A curiosa fantasia histórica em "Anastasia"

A CURIOSA FANTASIA HISTÓRICA EM “ANASTASIA”
Miguel Carqueija


Resenha de “Anastasia” (EUA, Fox Animation Studio, 1997), desenho animado de longa-metragem. Produção e direção: Don Bluth e Gary Goldman. Roteiro: Susan Gauthier, Bruce Graham, Bob Tzudiker, Noni White e Eric Tuchman. Elenco de vozes: Meg Ryan (Anastasia), John Cusak (Dimitri), Kelsey Grammer (Vladimir), Christopher Lloyd (Grigori Rasputin), Hank Azaria (Bartoj), Angela Lansbury (Maria Feodoronova), Bernadette Peters (Sophia) e Hirsten Dunst (Anastasia em criança).
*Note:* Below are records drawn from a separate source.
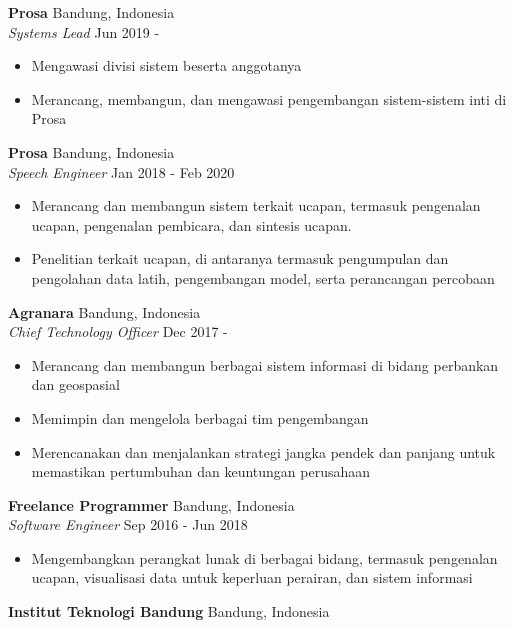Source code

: \documentclass[a4paper]{article}
\begin{document}
\textbf{Prosa} \hfill Bandung, Indonesia\\
\textit{Systems Lead} \hfill Jun 2019 -\\
\vspace{-3mm}
\begin{itemize} \itemsep 1pt
  \item Mengawasi divisi sistem beserta anggotanya
  \item Merancang, membangun, dan mengawasi pengembangan sistem-sistem inti di Prosa
\end{itemize}
\textbf{Prosa} \hfill Bandung, Indonesia\\
\textit{Speech Engineer} \hfill Jan 2018 - Feb 2020\\
\vspace{-3mm}
\begin{itemize} \itemsep 1pt
  \item Merancang dan membangun sistem terkait ucapan, termasuk pengenalan
    ucapan, pengenalan pembicara, dan sintesis ucapan.
  \item Penelitian terkait ucapan, di antaranya termasuk pengumpulan dan
    pengolahan data latih, pengembangan model, serta perancangan percobaan 
\end{itemize}
\textbf{Agranara} \hfill Bandung, Indonesia\\
\textit{Chief Technology Officer} \hfill Dec 2017 -\\
\vspace{-3mm}
\begin{itemize} \itemsep 1pt
  \item Merancang dan membangun berbagai sistem informasi di bidang perbankan
    dan geospasial
  \item Memimpin dan mengelola berbagai tim pengembangan
  \item Merencanakan dan menjalankan strategi jangka pendek dan panjang untuk
    memastikan pertumbuhan dan keuntungan perusahaan
\end{itemize}
\textbf{Freelance Programmer} \hfill Bandung, Indonesia\\
\textit{Software Engineer} \hfill Sep 2016 - Jun 2018\\
\vspace{-3mm}
\begin{itemize} \itemsep 1pt
  \item Mengembangkan perangkat lunak di berbagai bidang, termasuk pengenalan
    ucapan, visualisasi data untuk keperluan perairan, dan sistem informasi
\end{itemize}
\textbf{Institut Teknologi Bandung} \hfill Bandung, Indonesia\\
\end{document}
Até que ponto é lícito deformar a História, mesmo num argumento fantasioso? Ou desvirtuar um personagem que realmente existiu? Rasputin é uma figura controvertida na história da Rússia, mas será que merece o que fizeram com ele nesse desenho?
Em resumo após o assassinato da família do Czar Nicolau II por bolchevistas, tempos após a Revolução de 1917, especulou-se durante muitos anos sobre a menina Anastasia, correndo lendas de que ela teria escapado e estaria viva. Não faltou quem dissesse ser a verdadeira Anastasia.
Este desenho brinca com a ideia da sobrevivência de Anastasia e toma algumas liberdades com a História, colocando a Revolução Russa um ano antes, ou seja em 1916, e dando-a como provocada por uma feitiçaria de Rasputin, um monge ou mago que frequentava a corte do tzar. Para criar o argumento do drama o desenho estabelece que Rasputin, por razões não explicadas, teria sido expulso da corte e, inconformado, jurou de morte a família Romanov; em consequência vendeu a alma afim de obter os poderes necessários e pronunciar a maldição que causou a revolução comunista.
Esse argumento meio indigesto é a base de toda a história.
Não falta, é certo, charme e encanto á animação. Muito bem feita técnica e esteticamente, atiça também a imaginação ao mexer com a lenda urbana de Anastasia; e a protagonista é muito bem caracterizada. De fato a narrativa chega a comover com a canção “One upon a december”, de Liz Callaway, que fala no encontro em Paris, que a Princesa Maria Feodorovna marcara com sua neta Anastasia, encontro que a revolução frustrou. E fica-se com pena porque na vida real uma verdadeira Anastasia não reapareceu (recentes investigações parecem confirmar que ela realmente morreu no massacre).
Há números musicais importunos, como o descabido “A rumor in St. Petersburg”.
Por outro lado a figura de Rasputin, o antagonista, dá um certo charme ao desenho, embora o morcego albino e falante, como seu familiar, seja muito forçado. De fato, no universo ficcional deste filme animais não falam, por que esse morcego fala? Só por feitiçaria? Mas isto não é explicado. Também não entendi porque Rasputin, obsecado em destruir toda a linhagem Romanov, esqueceu a avó de Anastasia.
Na vida real Rasputin deixou uma filha que, anos depois, ganhava a vida como domadora de animais. Rasputin morreu assassinado por um membro da família real russa em 1916, e a revolução socialista só veio em 1917. O desenho omite qualquer referência à Primeira Guerra Mundial e apresenta a Rússia de 1916 numa “belle époque” muito francesa.
Como filme é razoável e divertido.

Rio de Janeiro, 16 a 31 de agosto de 2014.